Let’s use the .coarsen() function to take a block mean for every 4 months and globally (i.e., 180 points along the latitude dimension and 360 points along the longitude dimension). Although we know the dimensions of our data quite well, we will include code that finds the length of the latitude and longitude variables so that it could work for other datasets that have a different format.

# coarsen the data
coarse_data = ds.coarsen(time=4, lat=len(ds.lat), lon=len(ds.lon)).mean()
coarse_data
<xarray.Dataset> Size: 1kB
Dimensions:    (time: 45, d2: 2, lat: 1, lon: 1)
Coordinates:
  * time       (time) object 360B 2000-03-01 00:00:00 ... 2014-10-30 18:00:00
  * lat        (lat) float64 8B 0.0
  * lon        (lon) float64 8B 180.0
Dimensions without coordinates: d2
Data variables:
    time_bnds  (time, d2) object 720B 2000-02-15 00:00:00 ... 2014-11-16 00:0...
    lat_bnds   (lat, d2) float64 16B -0.5 0.5
    lon_bnds   (lon, d2) float64 16B 179.5 180.5
    tos        (time, lat, lon) float32 180B 14.21 14.06 13.99 ... 14.41 14.3
Attributes: (12/45)
    Conventions:            CF-1.7 CMIP-6.2
    activity_id:            CMIP
    branch_method:          standard
    branch_time_in_child:   674885.0
    branch_time_in_parent:  219000.0
    case_id:                972
    ...                     ...
    sub_experiment_id:      none
    table_id:               Omon
    tracking_id:            hdl:21.14100/2975ffd3-1d7b-47e3-961a-33f212ea4eb2
    variable_id:            tos
    variant_info:           CMIP6 20th century experiments (1850-2014) with C...
    variant_label:          r11i1p1f1
coarse_data.tos.plot()
[<matplotlib.lines.Line2D at 0x7f00ff5d7940>]
../../../_images/0fba3ffce23f833048f2157cd24074faa8155297ab9ae3c3607648102d0bffd8.png

Section 1.4: Compare the Resampling Methods#

Now that we’ve tried multiple resampling methods on different temporal resolutions, we can compare the resampled datasets to the original.
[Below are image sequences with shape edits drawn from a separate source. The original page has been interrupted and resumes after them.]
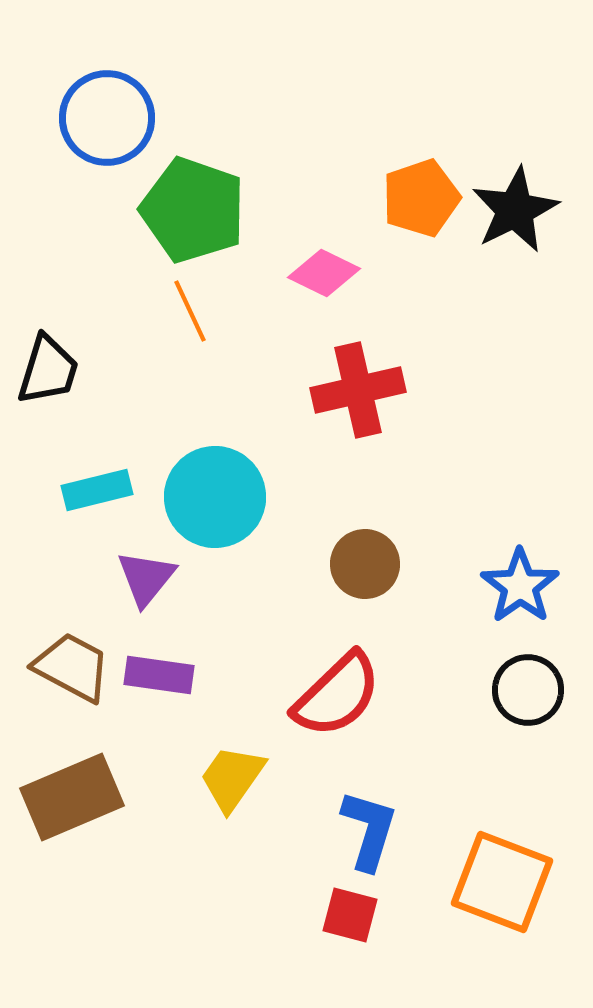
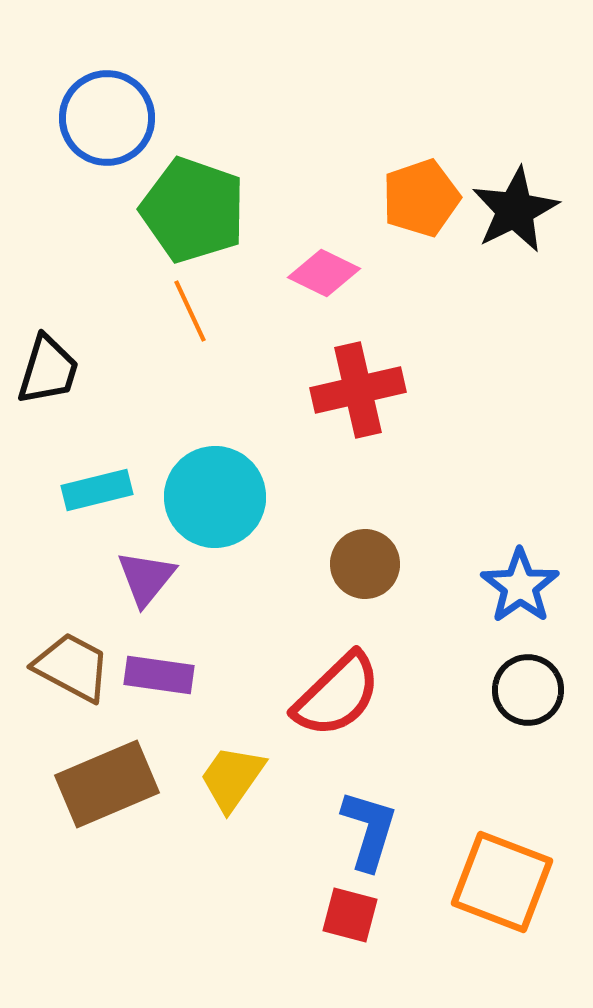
brown rectangle: moved 35 px right, 13 px up
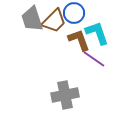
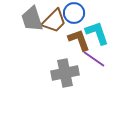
gray cross: moved 22 px up
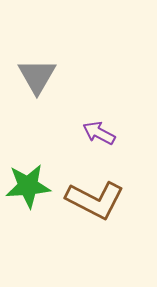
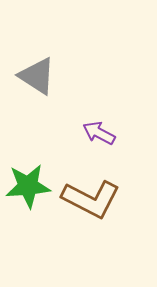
gray triangle: rotated 27 degrees counterclockwise
brown L-shape: moved 4 px left, 1 px up
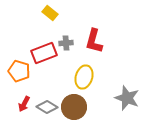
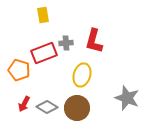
yellow rectangle: moved 7 px left, 2 px down; rotated 42 degrees clockwise
orange pentagon: moved 1 px up
yellow ellipse: moved 2 px left, 2 px up
brown circle: moved 3 px right, 1 px down
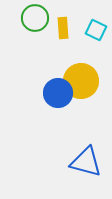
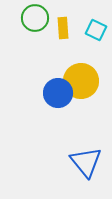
blue triangle: rotated 36 degrees clockwise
original_global = ds.mean(dim=["lat", "lon"])
original_global.tos.plot(size=6)
coarse_data.tos.plot()
tos_m_avg_global.plot()
annual_mean_global.plot()


plt.legend(
    [
        "original data (monthly)",
        "coarsened (4 months)",
        "moving average (6 months)",
        "annually resampled (12 months)",
    ]
)
<matplotlib.legend.Legend at 0x7f00ff299fd0>
../../../_images/04dd79acf319f977dcc5528c270052ff4934f61edffdacb48472649e2b031d59.png

Questions 1.4: Climate Connection#

  1. What type of information can you obtain from each time series?

  2. In what scenarios would you use different temporal resolutions?

Click for solution

Submit your feedback#

Hide code cell source
# @title Submit your feedback
content_review(f"{feedback_prefix}_Questions_1_4")

Summary#

In this tutorial, we’ve explored Xarray tools to simplify and understand climate data better. Given the complexity and variability of climate data, tools like .resample(), .rolling(), and .coarsen() come in handy to make the data easier to compare and find long-term trends. You’ve also looked at valuable techniques like calculating moving averages.

Resources#

Code and data for this tutorial is based on existing content from Project Pythia.